Carbon monoxide detectors may be required in homes in Wichita and Sedgwick County.
Carbon monoxide detectors may be required in homes in Wichita and Sedgwick County. Associated Press

A building inspector found poison gas in a Wichita home last week.

The gas was carbon monoxide, and the source was an improperly installed water heater.

“The inspector caught it,” said Tom Stolz, director of the Metropolitan Area Building and Construction Department. “It was pumping carbon monoxide into the home.”

Unlike the common smoke detectors already required by the building codes in Wichita and Sedgwick County, a carbon monoxide detector senses the presence of the odorless but potentially deadly gas.

And a carbon monoxide detector may be in your future.

Stolz went before the Sedgwick County Commission last week to arrange for a public hearing on proposed updates to the building code. And one of the biggest revisions is a proposed requirement for carbon monoxide detectors in new homes and those that undergo significant remodeling or reroofing.

Stolz, a former Wichita deputy police chief, said dozens of residents have had to seek medical attention for carbon monoxide poisoning related to home exposure from appliances that use flame as a heat source, such as gas water heaters, furnaces and clothes dryers.

Carbon monoxide, often abbreviated CO, causes about 430 deaths a year across the country, according to research by the Centers for Disease Control and Prevention. When a person breathes carbon monoxide, it’s absorbed into blood cells, displacing life-sustaining oxygen.

Stolz said the usual scenario for a home carbon monoxide problem is improper installation of a new fuel-burning appliance. Gas, oil, coal and wood-burning appliances and heaters have to be vented to the outside through metal pipe.

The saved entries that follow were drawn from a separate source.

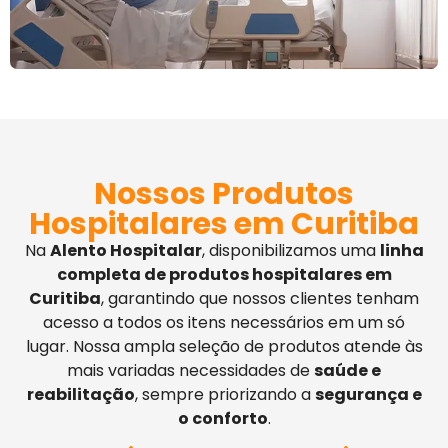
Nossos Produtos
Hospitalares em Curitiba
Na
Alento Hospitalar
, disponibilizamos uma
linha
completa de produtos hospitalares em
Curitiba
, garantindo que nossos clientes tenham
acesso a todos os itens necessários em um só
lugar. Nossa ampla seleção de produtos atende às
mais variadas necessidades de
saúde e
reabilitação
, sempre priorizando a
segurança e
o conforto
.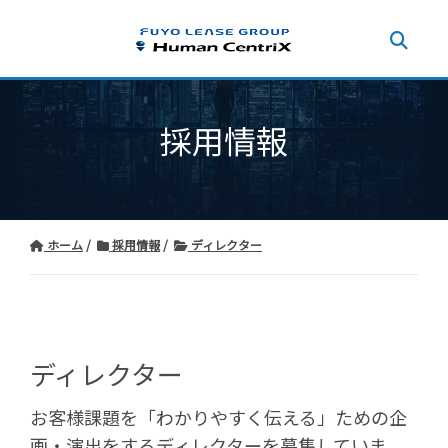
採用情報
ホーム
採用情報
ディレクター
ディレクター
お客様課題を「わかりやすく伝える」ための企
画・演出をするディレクターを募集していま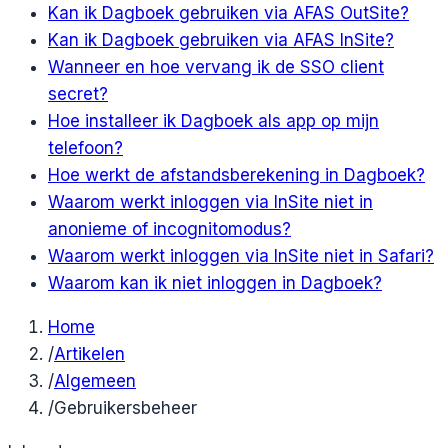
Kan ik Dagboek gebruiken via AFAS OutSite?
Kan ik Dagboek gebruiken via AFAS InSite?
Wanneer en hoe vervang ik de SSO client
secret?
Hoe installeer ik Dagboek als app op mijn
telefoon?
Hoe werkt de afstandsberekening in Dagboek?
Waarom werkt inloggen via InSite niet in
anonieme of incognitomodus?
Waarom werkt inloggen via InSite niet in Safari?
Waarom kan ik niet inloggen in Dagboek?
Home
/
Artikelen
/
Algemeen
/
Gebruikersbeheer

Reroofing can also be a problem because the outlet vents are generally located on the roof. If workers aren’t careful, “those vents may get pounded down,” trapping the gas inside the home, Stolz said.

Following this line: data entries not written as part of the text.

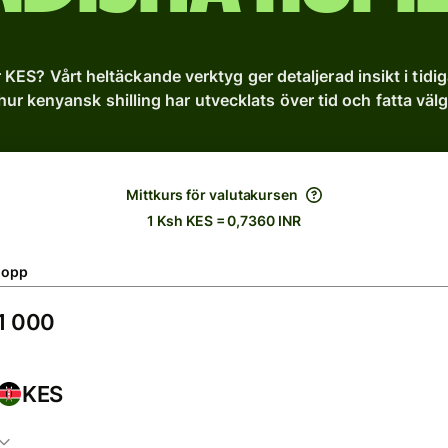
r KES? Vårt heltäckande verktyg ger detaljerad insikt i tidig
hur kenyansk shilling har utvecklats över tid och fatta välg
Mittkurs för valutakursen
1 Ksh KES = 0,7360 INR
lopp
KES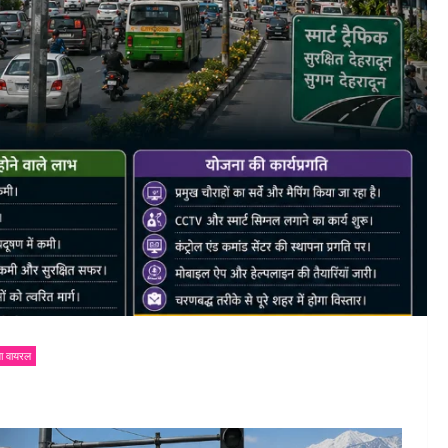
ा वायरल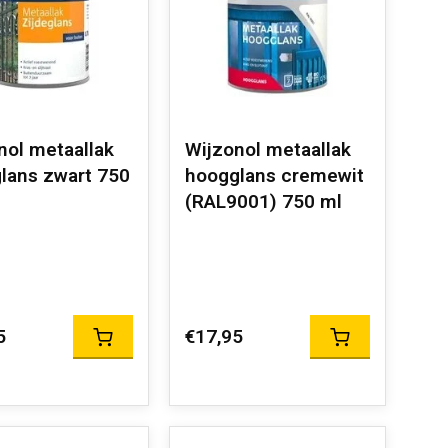
nol metaallak
Wijzonol metaallak
glans zwart 750
hoogglans cremewit
(RAL9001) 750 ml
5
€17,95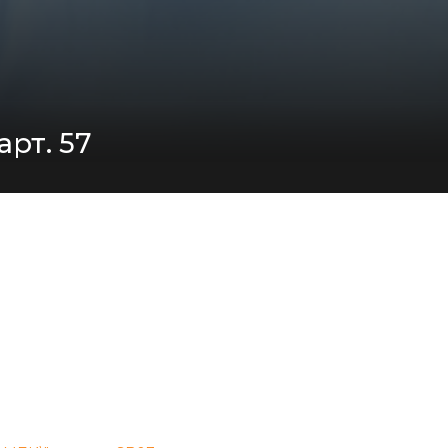
арт. 57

Carbon monoxide is often called “the silent killer” because it is odorless and colorless. Symptoms of carbon monoxide poisoning include dull headache, weakness, dizziness, nausea or vomiting, shortness of breath, confusion and blurred vision, according to the Mayo Clinic.

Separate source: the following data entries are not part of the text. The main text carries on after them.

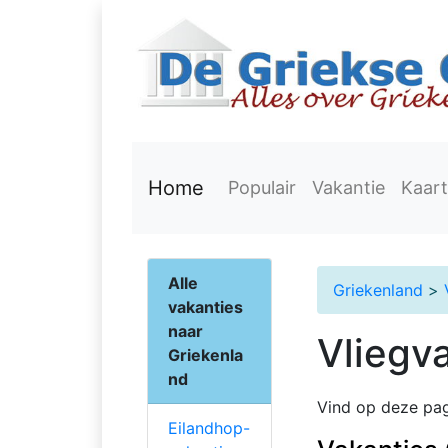
Home
Populair
Vakantie
Kaart
Alle
Griekenland
>
vakanties
naar
Vliegv
Griekenla
nd
Vind op deze pag
Eilandhop-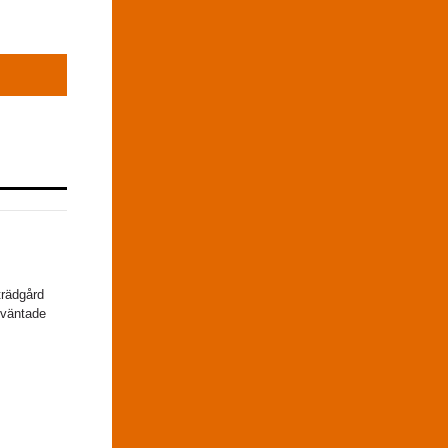
trädgård
oväntade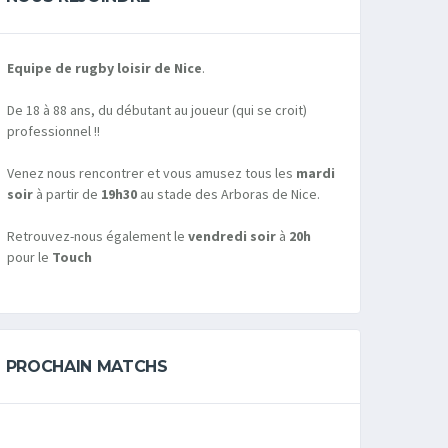
Equipe de rugby loisir de Nice
.
De 18 à 88 ans, du débutant au joueur (qui se croit)
professionnel !!
Venez nous rencontrer et vous amusez tous les
mardi
soir
à partir de
19h30
au stade des Arboras de Nice.
Retrouvez-nous également le
vendredi soir
à
20h
pour le
Touch
PROCHAIN MATCHS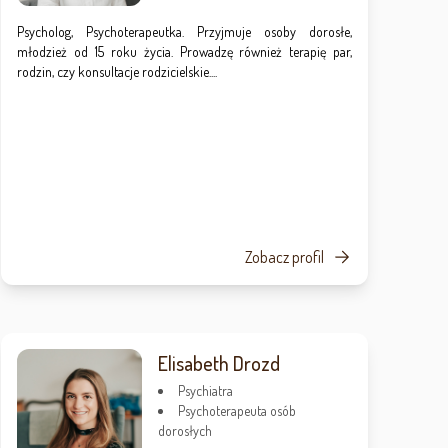
Psycholog, Psychoterapeutka. Przyjmuje osoby dorosłe,
młodzież od 15 roku życia. Prowadzę również terapię par,
rodzin, czy konsultacje rodzicielskie....
Zobacz profil
Elisabeth Drozd
Psychiatra
Psychoterapeuta osób
dorosłych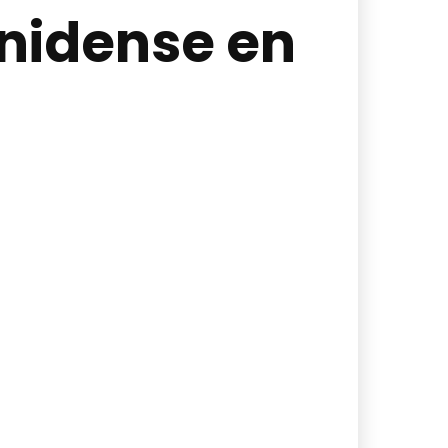
unidense en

Carbon monoxide alarms look much like smoke detectors and cost about the same. They range in price from $15 to $20 for a cheap battery-powered unit, to $30 to $45 for higher-end units that run off house power with battery backup.

The new code requirement, if it passes, would probably be met in most cases with combined units that can detect both smoke and carbon monoxide and sound the alarm for either. Those units cost between $35 and $60.

The County Commission set the public hearing on building code revisions for its April 22 meeting. The commission meets at 9 a.m. at the county courthouse, 525 N. Main.

The proposed county code revision would actually be a lighter burden than the international building code on which it’s based. The international code calls for a detector in all rooms with combustion appliances, and in or near the entrance to all bedrooms in a house.

The local version would require detectors in rooms with combustion appliances, but a single detector in a hallway could be used to cover several bedrooms.

Commissioner Dave Unruh said he probably will support the new requirement. He said a variety of experts participated in the code review process and “tried to come up with something good for the community.”

He said there doesn’t seem to be much opposition from the building industry and that passing the code revision would be good public policy.

Commissioner Jim Howell said he plans to take a close look at the proposal. He said he wants to balance the safety benefit against the potential cost, as he did when he was a state legislator and fought a proposal by fire officials for expanded fire sprinkler requirements.

He said there’s a strong case that carbon monoxide detectors are a valuable safety improvement, but he’s reluctant to make it a requirement if widespread use can be accomplished through education.

“I prefer to give people a choice,” he said.